New Evidence for Zinc in Synaptic Transmission

4 December 2006

NANCY R GOUGH

In the November 22 issue of Neuron, Hirzel et al. report that mice containing a form of the glycine receptor alpha 1 subunit (GlyRalpha1) that cannot be potentiated by zinc show altered inhibitory neurotransmission. (see the Editors' Choice "Startled by a Lack of Zn2+ (Modulation)", for a summary of the article.)

As zinc targets may include the NMDA and GABA_A receptors, as well as neurotransmitter transporters, these results are intriguing and the technique applied by Hirzel et al. may inspire new ways to investigate the roles of zinc in other types of synaptic activity.

What are the next steps in reconciling these studies with the GlyR that provide strong support for a physiological role for zinc in modulating neurotransmission and the lack of a strong phenotype associated with knocking out the gene encoding vesicular zinc transporter ZnT3?

Where is the zinc that binds the GlyR coming from? Is it tonic modulation or phasic modulation?

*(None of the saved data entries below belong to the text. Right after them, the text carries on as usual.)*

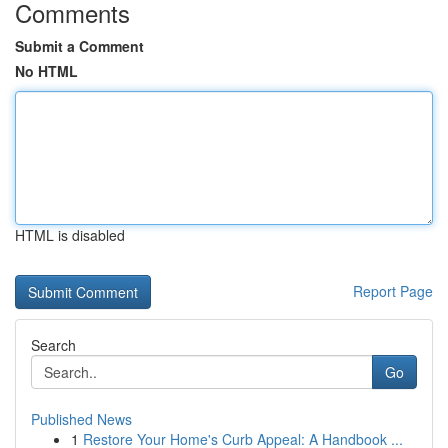
Comments
Submit a Comment
No HTML
HTML is disabled
Report Page
Search
Go
Published News
1
Restore Your Home's Curb Appeal: A Handbook ...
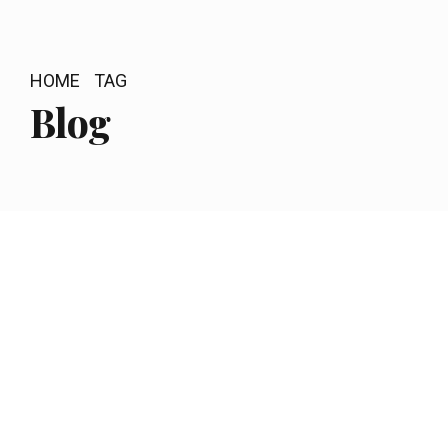
HOME
TAG
Blog
by newstable
December 23, 2018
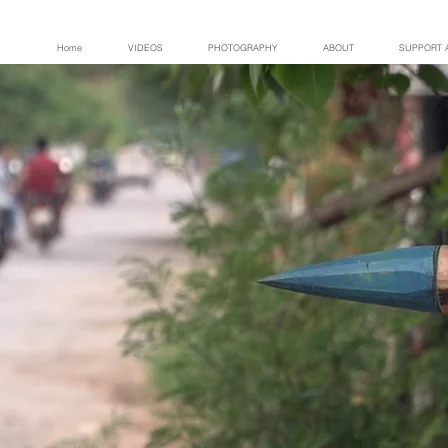
Home
VIDEOS
PHOTOGRAPHY
ABOUT
SUPPORT 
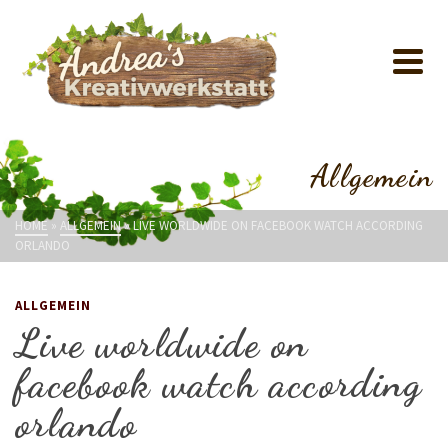
Allgemein
HOME
»
ALLGEMEIN
»
LIVE WORLDWIDE ON FACEBOOK WATCH ACCORDING
ORLANDO
ALLGEMEIN
Live worldwide on
facebook watch according
orlando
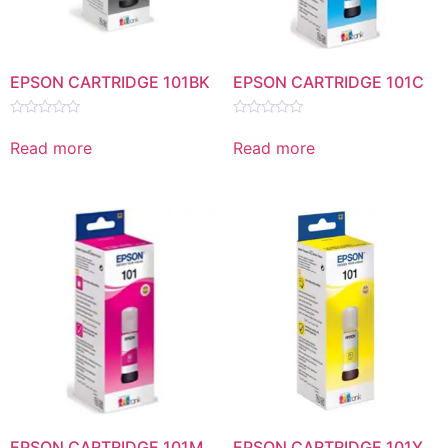
EPSON CARTRIDGE 101BK
EPSON CARTRIDGE 101C
Rated
Rated
0
0
Read more
Read more
out
out
of
of
5
5
EPSON CARTRIDGE 101M
EPSON CARTRIDGE 101Y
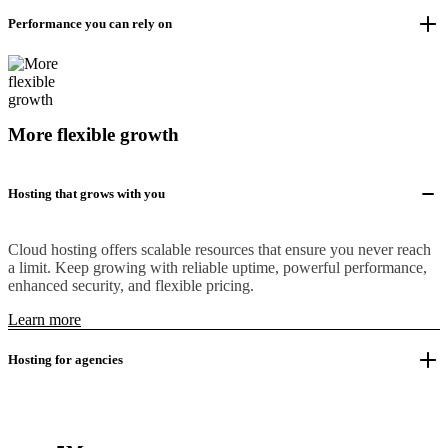
Performance you can rely on
More flexible growth
Hosting that grows with you
Cloud hosting offers scalable resources that ensure you never reach
a limit. Keep growing with reliable uptime, powerful performance,
enhanced security, and flexible pricing.
Learn more
Hosting for agencies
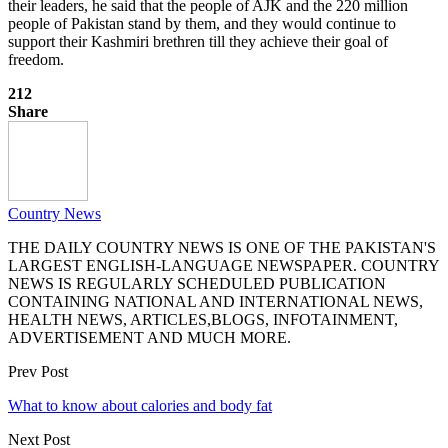
their leaders, he said that the people of AJK and the 220 million
people of Pakistan stand by them, and they would continue to
support their Kashmiri brethren till they achieve their goal of
freedom.
212
Share
Country News
THE DAILY COUNTRY NEWS IS ONE OF THE PAKISTAN'S
LARGEST ENGLISH-LANGUAGE NEWSPAPER. COUNTRY
NEWS IS REGULARLY SCHEDULED PUBLICATION
CONTAINING NATIONAL AND INTERNATIONAL NEWS,
HEALTH NEWS, ARTICLES,BLOGS, INFOTAINMENT,
ADVERTISEMENT AND MUCH MORE.
Prev Post
What to know about calories and body fat
Next Post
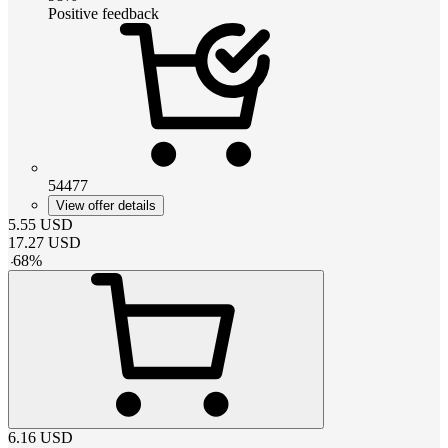
Positive feedback
54477
View offer details
5.55
USD
17.27
USD
-
68
%
6.16
USD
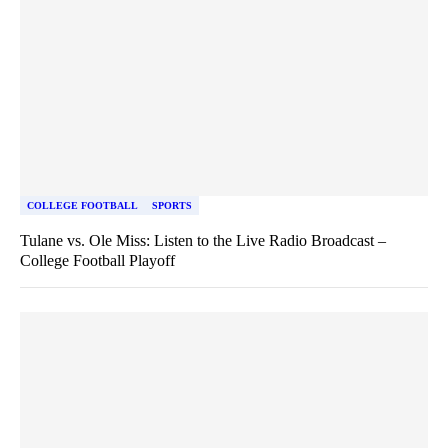
COLLEGE FOOTBALL
SPORTS
Tulane vs. Ole Miss: Listen to the Live Radio Broadcast –
College Football Playoff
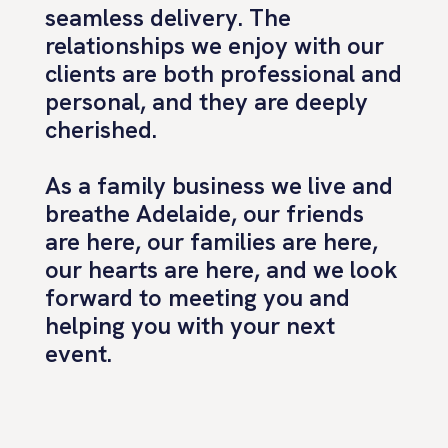
seamless delivery. The
relationships we enjoy with our
clients are both professional and
personal, and they are deeply
cherished.
As a family business we live and
breathe Adelaide, our friends
are here, our families are here,
our hearts are here, and we look
forward to meeting you and
helping you with your next
event.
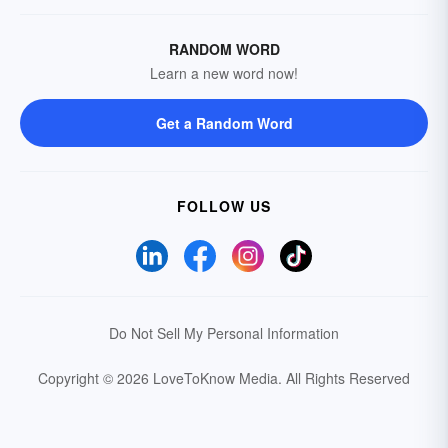
RANDOM WORD
Learn a new word now!
Get a Random Word
FOLLOW US
Do Not Sell My Personal Information
Copyright © 2026 LoveToKnow Media.
All Rights Reserved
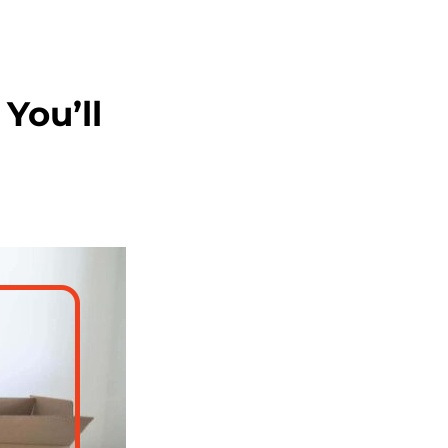
You’ll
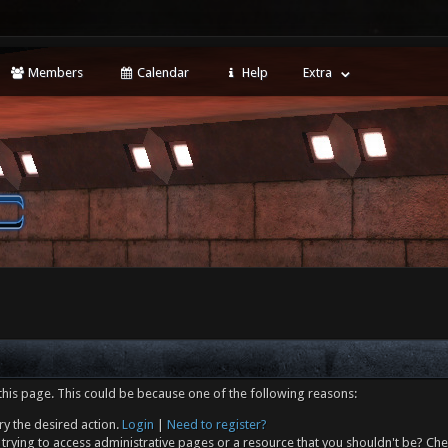
Members
Calendar
Help
Extra
this page. This could be because one of the following reasons:
ry the desired action.
Login
|
Need to register?
trying to access administrative pages or a resource that you shouldn't be? Che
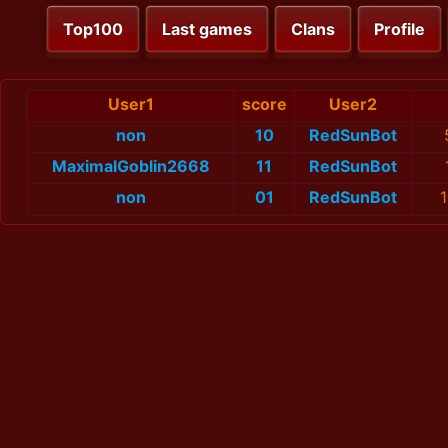
Top100
Last games
Clans
Profile
User1
score
User2
non
10
RedSunBot
MaximalGoblin2668
11
RedSunBot
non
01
RedSunBot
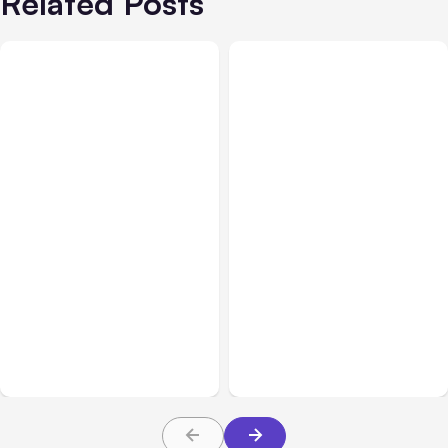
Related Posts
All Posts
Aug 07, 2026
All Posts
Aug 05, 2026
Anthropic Opens Self-
7 Local AI Tools
Hosted Claude Code
Challenge Cloud
Beta
Platforms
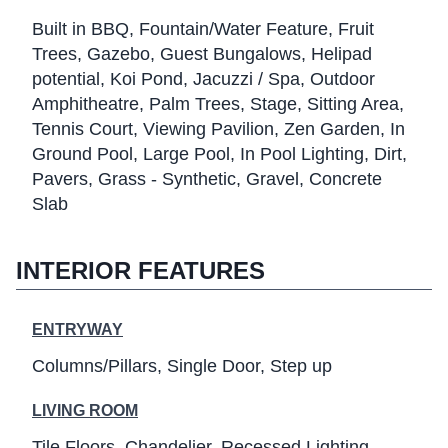
Built in BBQ
Fountain/Water Feature
Fruit
Trees
Gazebo
Guest Bungalows
Helipad
potential
Koi Pond
Jacuzzi / Spa
Outdoor
Amphitheatre
Palm Trees
Stage
Sitting Area
Tennis Court
Viewing Pavilion
Zen Garden
In
Ground Pool
Large Pool
In Pool Lighting
Dirt
Pavers
Grass - Synthetic
Gravel
Concrete
Slab
INTERIOR FEATURES
ENTRYWAY
Columns/Pillars
Single Door
Step up
LIVING ROOM
Tile Floors
Chandelier
Recessed Lighting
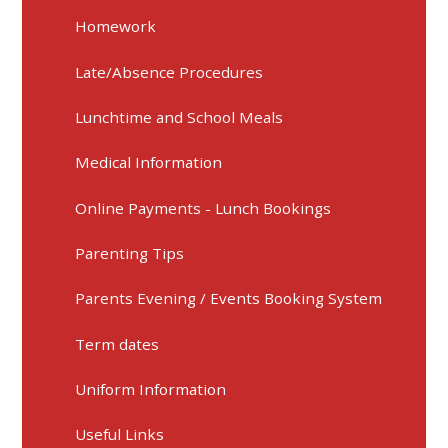
Homework
Late/Absence Procedures
Lunchtime and School Meals
Medical Information
Online Payments - Lunch Bookings
Parenting Tips
Parents Evening / Events Booking System
Term dates
Uniform Information
Useful Links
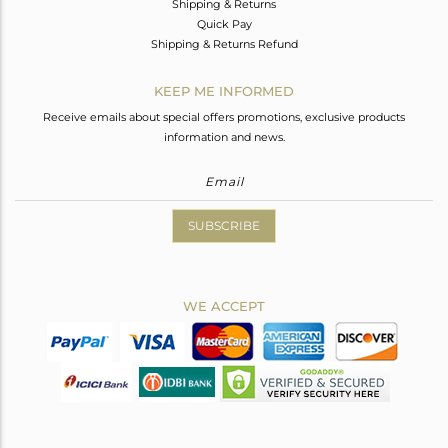
Shipping & Returns
Quick Pay
Shipping & Returns Refund
KEEP ME INFORMED
Receive emails about special offers promotions, exclusive products
information and news.
SUBSCRIBE
WE ACCEPT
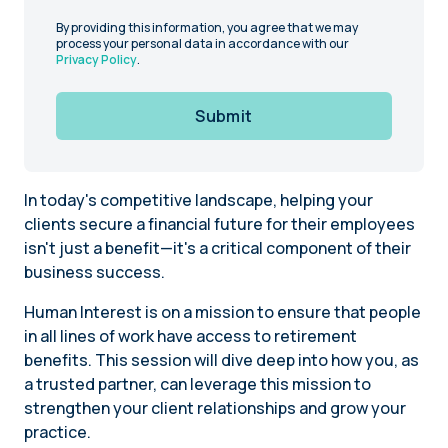
By providing this information, you agree that we may
process your personal data in accordance with our
Privacy Policy
.
Submit
In today's competitive landscape, helping your
clients secure a financial future for their employees
isn't just a benefit—it's a critical component of their
business success.
Human Interest is on a mission to ensure that people
in all lines of work have access to retirement
benefits. This session will dive deep into how you, as
a trusted partner, can leverage this mission to
strengthen your client relationships and grow your
practice.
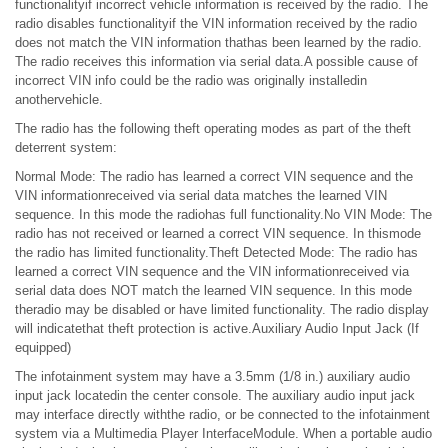
functionalityif incorrect vehicle information is received by the radio. The
radio disables functionalityif the VIN information received by the radio
does not match the VIN information thathas been learned by the radio.
The radio receives this information via serial data.A possible cause of
incorrect VIN info could be the radio was originally installedin
anothervehicle.
The radio has the following theft operating modes as part of the theft
deterrent system:
Normal Mode: The radio has learned a correct VIN sequence and the
VIN informationreceived via serial data matches the learned VIN
sequence. In this mode the radiohas full functionality.No VIN Mode: The
radio has not received or learned a correct VIN sequence. In thismode
the radio has limited functionality.Theft Detected Mode: The radio has
learned a correct VIN sequence and the VIN informationreceived via
serial data does NOT match the learned VIN sequence. In this mode
theradio may be disabled or have limited functionality. The radio display
will indicatethat theft protection is active.Auxiliary Audio Input Jack (If
equipped)
The infotainment system may have a 3.5mm (1/8 in.) auxiliary audio
input jack locatedin the center console. The auxiliary audio input jack
may interface directly withthe radio, or be connected to the infotainment
system via a Multimedia Player InterfaceModule. When a portable audio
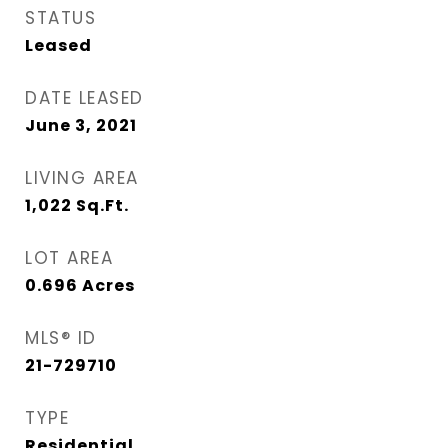
STATUS
Leased
DATE LEASED
June 3, 2021
LIVING AREA
1,022
Sq.Ft.
LOT AREA
0.696
Acres
MLS® ID
21-729710
TYPE
Residential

As with many important findings, the results of Hirzel et al. lead to more questions and open new avenues of investigation.

K. Hirzel, U. Müller, A. T. Latal, S. Hülsmann, J. Grudzinska, M. W. Seeliger, H. Betz, B. Laube, Hyperekplexia phenotype of glycine receptor α1 subunit mutation mice identifies Zn²⁺ as an essential endogenous modulator of glycinergic neurotransmission. Neuron 52, 679-690 (2006).

A. R. Kay, J. Neyton, P. Paoletti, A startling role for synaptic zinc. Neuron 52, 572-574 (2006).